There’s one thing I know for sure: when it comes to the rest of the world, I like to think of myself as disconnected from it. Fitting in with the crowd isn’t what makes you special. And I was all about feeling special. When people in my circle quit oohing and aahing over my wonderful uniqueness, I simply moved on to another group. The second I recognized my novelty was wearing off, I was down the road.
Step 4: made a searching and fearless moral inventory of ourselves.
And I strongly resented anyone else getting the spotlight, obviously. The only true friendships I ever made were with those who were so completely humble and right-sized to begin with that they didn’t feel the need to compete with me.

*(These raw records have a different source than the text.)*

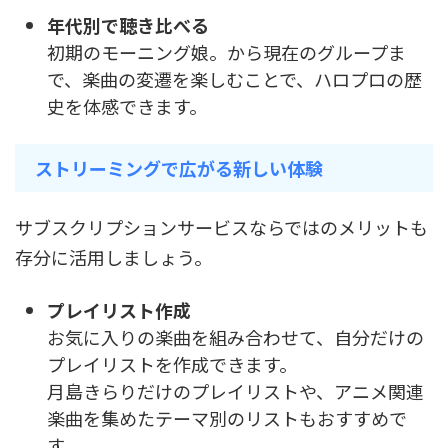
年代別で聴き比べる
初期のモーニング娘。から現在のグループま
で、楽曲の変遷を楽しむことで、ハロプロの歴
史を体感できます。
ストリーミングで広がる新しい体験
サブスクリプションサービスならではのメリットも
存分に活用しましょう。
プレイリスト作成
お気に入りの楽曲を組み合わせて、自分だけの
プレイリストを作成できます。
月島きらりだけのプレイリストや、アニメ関連
楽曲を集めたテーマ別のリストもおすすめで
す。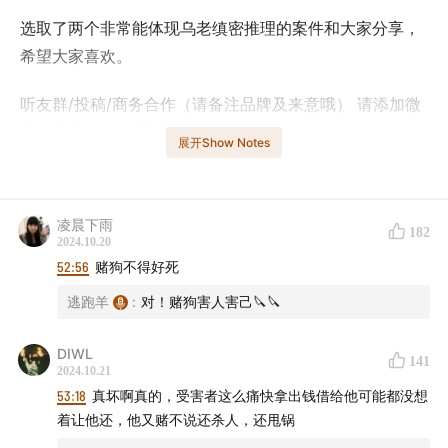
选取了两个非常能体现乌老缜密推理的案件和大家分享，
希望大家喜欢。
听友群/投稿/商务合作（请备注品牌及来意哦） 请添加微
信：
yididenglu404
展开Show Notes
节目微博：
weibo.com
凌晨下雨
每周一登录。
182
2024.10.20
52:56
赌狗不得好死
祝大家收听愉快。
逃跑羊
:
对！赌狗害人害己🔪🔪
【
📖
本期简介】
DIWL
141
1986年，营口市九垄地发生持枪抢劫杀人案，线索有限，
2024.10.21
53:18
真坏啊真的，受害者这么痛快拿出钱借给他可能都没想
乌国庆靠几个细微的线索迅速锁定凶手范围。
着让他还，他又赌不说还杀人，还甩锅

What grew harder and harder over time was maintaining that sense of superiority while cultivating my career as a professional drinker. Everyone was growing and accumulating past anything I was achieving. And once a couple of decades slipped by without accomplishing anything worthwhile on my own, my self-worth kind of just went away. I found myself in a world of constant congratulations; a seemingly endless tour of bigger homes and newer cars, of genius children and super pets.
What to do? The smile on my face had turned rictus. My neck ached from all the nodding. It got so bad that I started using my alcoholism as a point of differentiation. I might not be as rich or as happy, but I can guarantee that I’m more mentally fucked-up than you. So there.
And what’s the logic behind that? Am I implying that if it wasn’t for this disease, I’d be king of the world? And is that a goal I’m still shooting for – to be better than everyone? Because it shoudn’t be. Duh.
Today: Recognize that much of my faulty wiring comes from the old me, the polluted me. And maybe it’s not anything that can be fixed right now. Maybe the best I can do today is not act on it.
Thankfully, I’ve learned that I don’t need to maintain my superiority. What I need to work on is my sense of belonging.